§ **TEXT PASSAGE**

========================================================================

It’s widely accepted that voluntary emissions reductions alone will not be enough to reach the goal of the 2016 Paris agreement to keep this century’s global temperature increase below 2°C, leading some policy makers and scientists to argue that geoengineering techniques should also be considered to limit the impacts of global warming. One proposed technique involves injecting reflective sulfate aerosol particles into Earth’s lower stratosphere to cast a small proportion of the inbound sunlight back into space and cool the planet off.
Yet geoengineering proposals that intentionally manipulate the amount of light reflected by Earth’s surface—or albedo—are not sufficiently understood. The potential risks around sulfate aerosol solar geoengineering include alteration of regional precipitation patterns, its effects on human health, and the potential damage to Earth’s ozone layer by increased stratospheric sulfate particles.

========================================================================

§ **SOURCE EXCERPT**

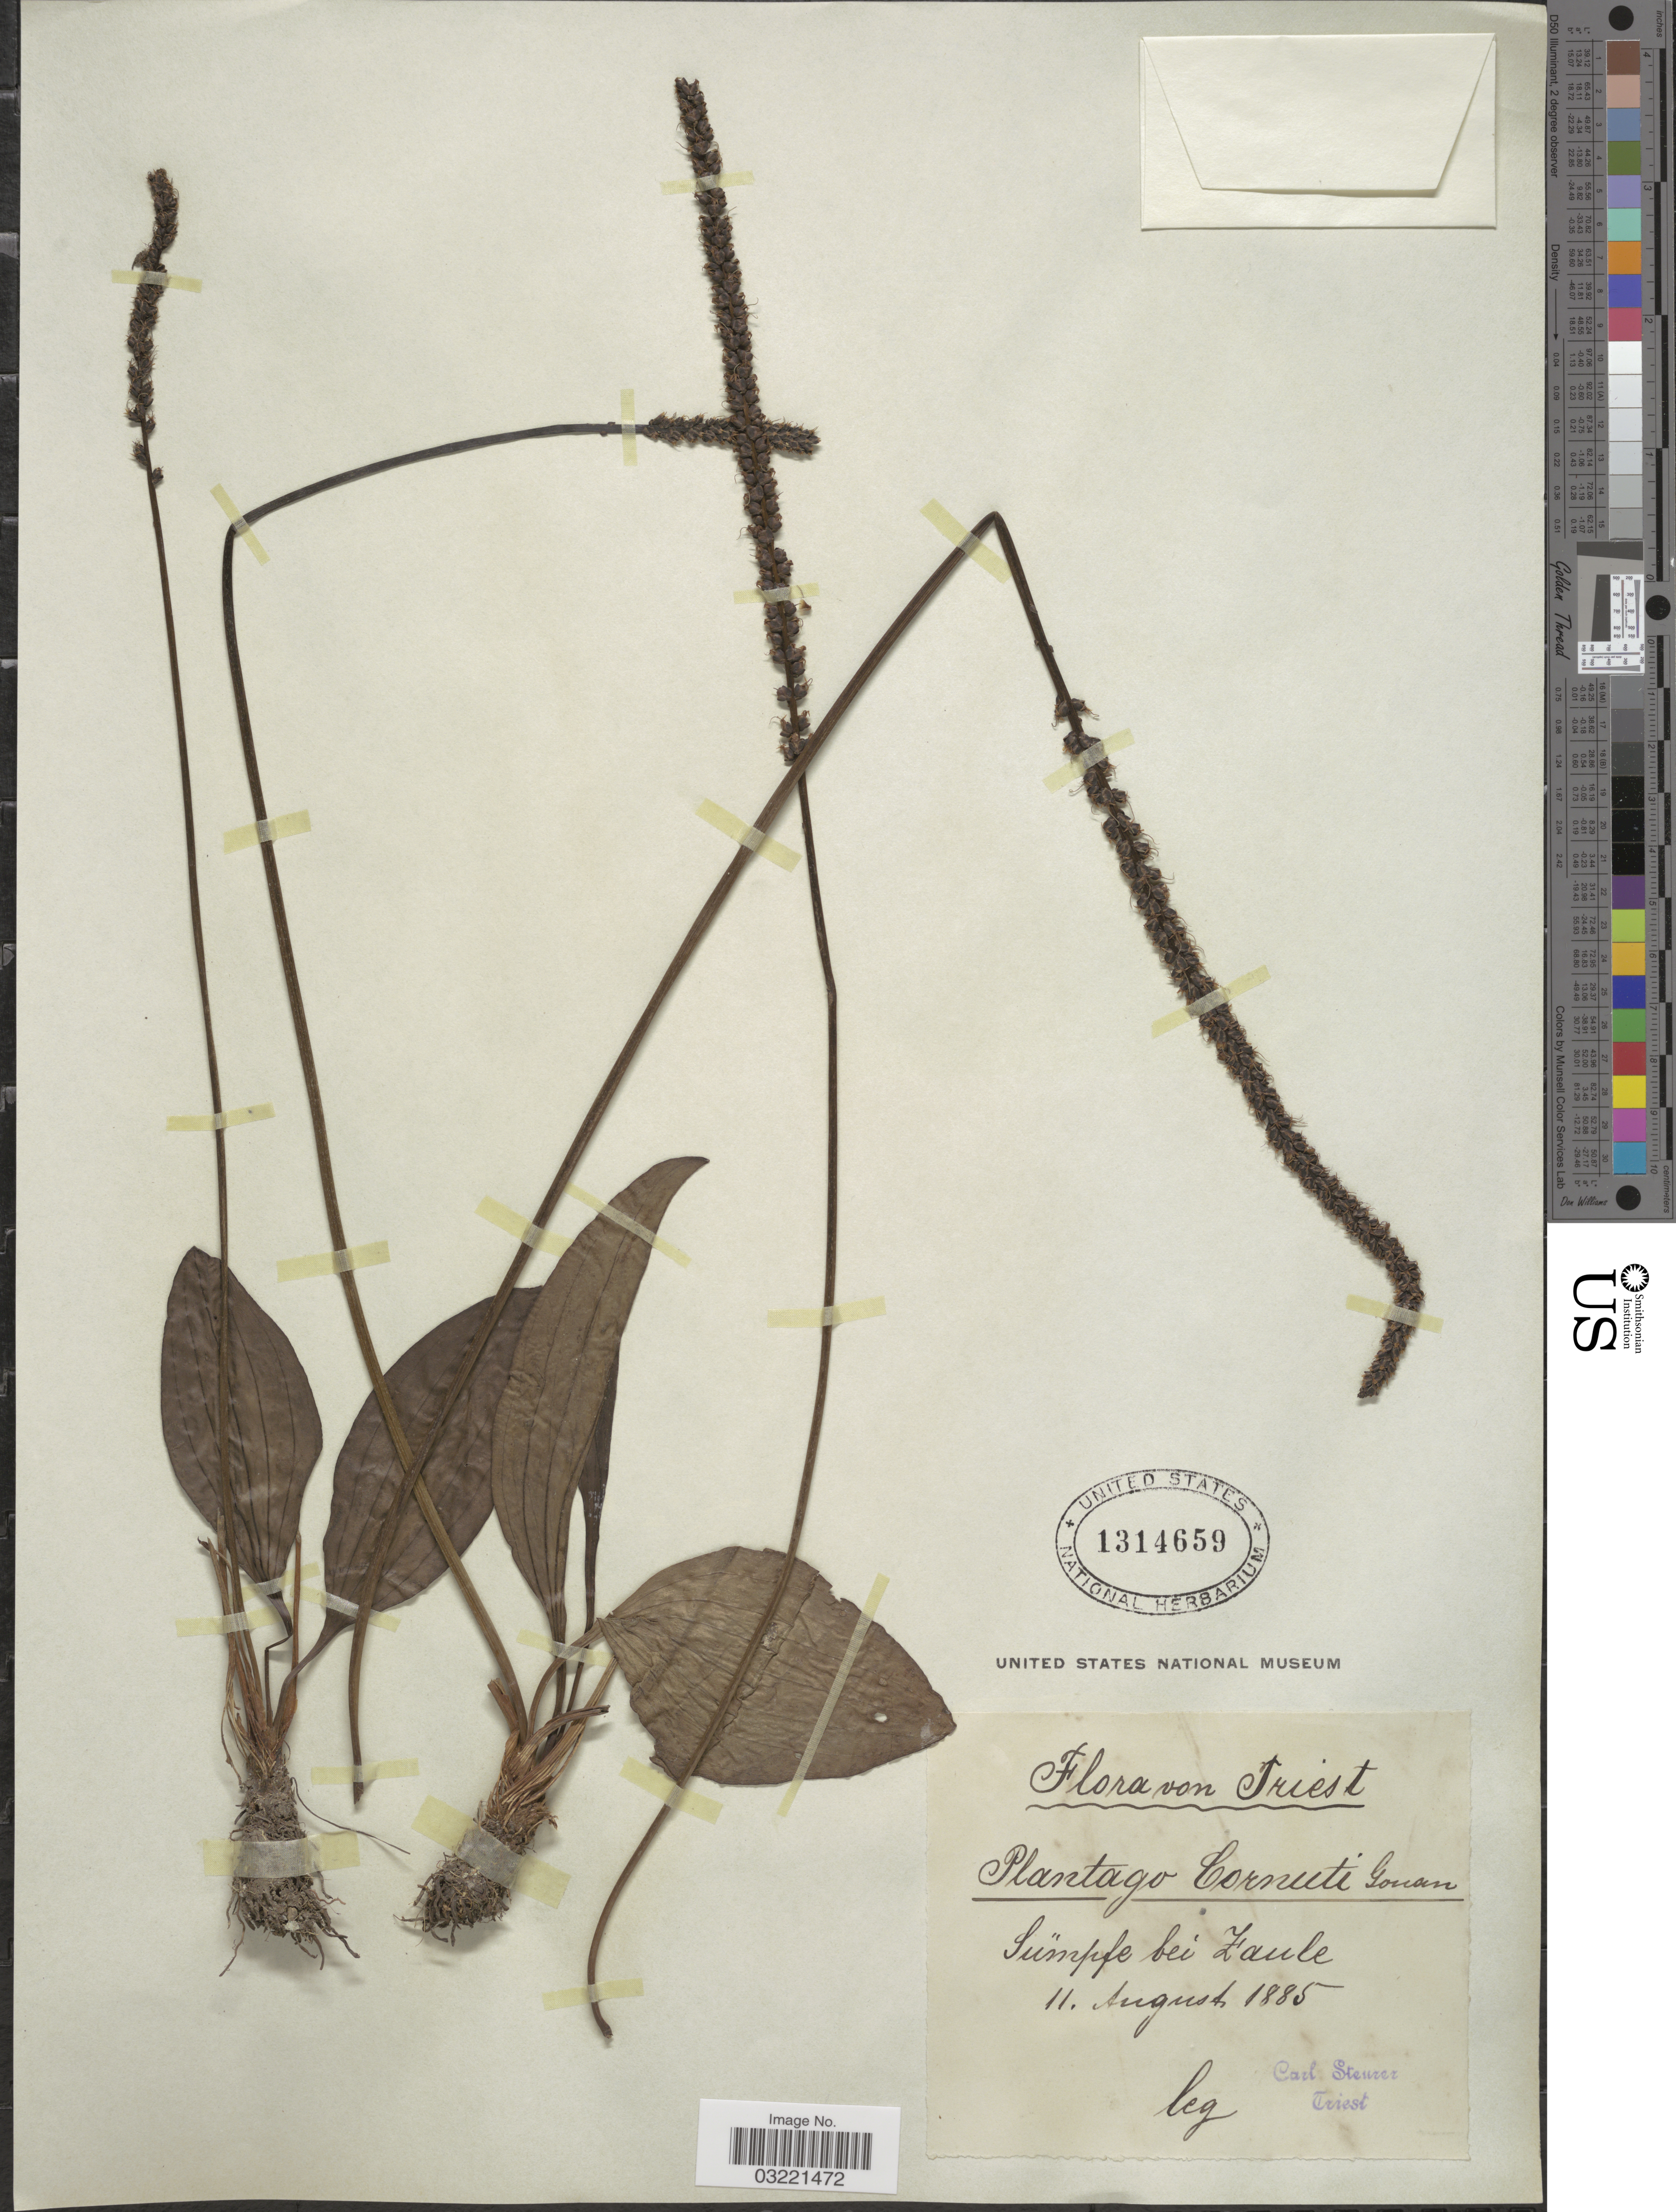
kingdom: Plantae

========================================================================

§ **TASK REQUIREMENTS**
1. Answer these questions using the geoengineering passage:
(a) What temperature limit does the passage give as the goal of the 2016 Paris agreement?
(b) Into which part of Earth's atmosphere would the sulfate aerosol particles be injected?
(c) What term does the passage give for the amount of light reflected by Earth's surface?
2. Decide whether each statement agrees with the geoengineering passage, answering yes or no and quoting the words that settle it:
(a) Voluntary emissions reductions alone are expected to meet the Paris agreement goal.
(b) The proposed technique would send some incoming sunlight back into space.
(c) Damage to the ozone layer is listed among the potential risks.
3. Extract the words of the geoengineering passage from "Yet geoengineering proposals" up to and including "stratospheric sulfate particles.".
The lines are material separate from the geoengineering passage.

§ **RESULTS**
1.
(a) Keeping this century's global temperature increase below 2°C.
(b) Earth's lower stratosphere.
(c) Albedo.

2.
(a) No: "voluntary emissions reductions alone will not be enough to reach the goal of the 2016 Paris agreement"
(b) Yes: "to cast a small proportion of the inbound sunlight back into space and cool the planet off"
(c) Yes: "the potential damage to Earth’s ozone layer by increased stratospheric sulfate particles"

3.
Yet geoengineering proposals that intentionally manipulate the amount of light reflected by Earth’s surface—or albedo—are not sufficiently understood. The potential risks around sulfate aerosol solar geoengineering include alteration of regional precipitation patterns, its effects on human health, and the potential damage to Earth’s ozone layer by increased stratospheric sulfate particles.